Atrás nas pesquisas de intenção de voto nacionais e na maioria dos Estados-chave da eleição, o presidente Donald Trump sairá perdendo ao não participar do segundo debate, previsto para o dia 15.
Pouco depois de o republicano conceder uma entrevista à rede Fox News, ainda sob o efeito da decisão da comissão de debates presidenciais de realizar o próximo duelo de forma virtual, por razões sanitárias (Trump tem covid-19), a campanha divulgou uma nota oficial para a imprensa confirmando que ele não participará do encontro.
Assinada pelo chefe de campanha de Trump, Bill Stepien, a nota segue a narrativa criada pelo presidente: considerar a decisão da comissão unilateral, supostamente com o objetivo de favorecer o rival democrata, Joe Biden.
- O presidente Trump ganhou o primeiro debate, apesar do terrível e tendencioso moderador Chris Wallace, e todo mundo sabe disso - disse Stepien.
Eis aí um case perfeito a ser estudado dos famosos "fatos alternativos" da era Trump na Casa Branca: distorcer a realidade para adaptá-la a sua narrativa. O moderador, de fato, não foi bem na condução do debate do dia 29 de setembro, mas daí a acusá-lo de tendencioso significa flexibilizar os fatos para adaptá-los a seus interesses. Ainda mais em se tratando de um profissional da Fox News, emissora de TV alinhada ideologicamente aos republicanos e que, nos quatro anos de mandato, Trump privilegiou, concedendo entrevistas exclusivas, enquanto as negava para outros veículos de informação, críticos do governo.

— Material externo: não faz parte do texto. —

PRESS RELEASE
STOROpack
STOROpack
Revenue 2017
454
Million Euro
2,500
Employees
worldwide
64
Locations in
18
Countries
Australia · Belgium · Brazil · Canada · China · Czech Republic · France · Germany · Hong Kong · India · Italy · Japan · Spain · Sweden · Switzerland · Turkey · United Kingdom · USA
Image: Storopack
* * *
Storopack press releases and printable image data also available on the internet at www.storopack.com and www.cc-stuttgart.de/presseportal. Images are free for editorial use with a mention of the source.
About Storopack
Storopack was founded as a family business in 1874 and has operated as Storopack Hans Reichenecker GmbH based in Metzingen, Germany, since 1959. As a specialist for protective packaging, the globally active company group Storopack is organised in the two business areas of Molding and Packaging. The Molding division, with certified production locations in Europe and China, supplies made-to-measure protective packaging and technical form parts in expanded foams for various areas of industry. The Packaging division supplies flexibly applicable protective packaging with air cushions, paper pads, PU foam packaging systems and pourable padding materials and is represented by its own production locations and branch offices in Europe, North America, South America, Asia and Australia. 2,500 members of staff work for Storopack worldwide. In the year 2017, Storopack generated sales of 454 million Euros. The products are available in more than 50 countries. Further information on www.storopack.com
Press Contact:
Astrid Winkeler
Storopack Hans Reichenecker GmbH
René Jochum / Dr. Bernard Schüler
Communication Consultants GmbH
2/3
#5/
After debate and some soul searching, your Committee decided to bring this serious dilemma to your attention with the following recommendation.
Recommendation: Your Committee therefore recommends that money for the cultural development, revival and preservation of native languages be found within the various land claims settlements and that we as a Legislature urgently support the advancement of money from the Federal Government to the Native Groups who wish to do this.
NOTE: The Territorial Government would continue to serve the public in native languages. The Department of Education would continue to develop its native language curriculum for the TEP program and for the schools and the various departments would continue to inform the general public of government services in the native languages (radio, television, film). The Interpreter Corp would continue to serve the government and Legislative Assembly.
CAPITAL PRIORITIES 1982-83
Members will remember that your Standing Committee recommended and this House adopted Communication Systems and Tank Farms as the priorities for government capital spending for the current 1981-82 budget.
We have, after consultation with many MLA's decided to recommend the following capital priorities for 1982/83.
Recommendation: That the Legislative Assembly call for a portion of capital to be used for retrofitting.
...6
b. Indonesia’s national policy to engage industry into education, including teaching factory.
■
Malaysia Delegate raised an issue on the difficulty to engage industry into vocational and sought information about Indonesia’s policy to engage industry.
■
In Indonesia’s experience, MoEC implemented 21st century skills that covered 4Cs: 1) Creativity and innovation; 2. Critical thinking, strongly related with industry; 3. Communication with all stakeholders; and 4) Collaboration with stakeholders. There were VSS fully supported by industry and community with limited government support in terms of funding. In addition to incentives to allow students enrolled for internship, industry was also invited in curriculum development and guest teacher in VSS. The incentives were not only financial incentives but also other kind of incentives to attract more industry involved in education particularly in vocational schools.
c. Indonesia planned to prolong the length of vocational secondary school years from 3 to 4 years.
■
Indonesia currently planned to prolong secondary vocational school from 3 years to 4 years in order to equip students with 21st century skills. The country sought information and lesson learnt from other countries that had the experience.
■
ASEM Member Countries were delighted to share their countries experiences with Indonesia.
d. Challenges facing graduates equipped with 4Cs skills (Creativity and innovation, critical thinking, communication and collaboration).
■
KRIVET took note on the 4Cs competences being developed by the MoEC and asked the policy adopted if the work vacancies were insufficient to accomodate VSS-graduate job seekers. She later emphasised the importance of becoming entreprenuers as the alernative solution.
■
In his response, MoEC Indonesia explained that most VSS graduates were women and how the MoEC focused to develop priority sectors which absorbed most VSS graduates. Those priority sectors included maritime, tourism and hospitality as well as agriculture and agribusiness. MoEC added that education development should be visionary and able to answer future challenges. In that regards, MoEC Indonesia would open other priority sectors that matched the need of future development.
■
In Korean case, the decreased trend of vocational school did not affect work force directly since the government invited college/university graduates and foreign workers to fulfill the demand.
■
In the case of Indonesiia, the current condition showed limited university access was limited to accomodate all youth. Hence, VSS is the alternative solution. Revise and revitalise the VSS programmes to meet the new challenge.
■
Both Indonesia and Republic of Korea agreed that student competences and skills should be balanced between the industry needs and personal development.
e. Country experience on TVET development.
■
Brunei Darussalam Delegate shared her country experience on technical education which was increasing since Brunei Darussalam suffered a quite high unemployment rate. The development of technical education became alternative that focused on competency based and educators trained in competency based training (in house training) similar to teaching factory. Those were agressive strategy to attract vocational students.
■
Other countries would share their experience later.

Desqualificar a comissão de debates se alinha também à narrativa de deslegitimar o processo eleitoral americano - algo que Trump já faz com a questão dos votos pelo correio e ao não se comprometer em aceitar o resultado da eleição, no dia 3 de novembro - Mike Pence, o vice, também se negou a fazer isso no debate de quarta-feira (7).
Trump perde ao não ir ao debate virtual por vários fatores. O primeiro é que deixa de aparecer diante de uma multidão de eleitores que talvez só a televisão tenha capacidade de amalgamar. O primeiro encontro foi assistido por 73 milhões de pessoas.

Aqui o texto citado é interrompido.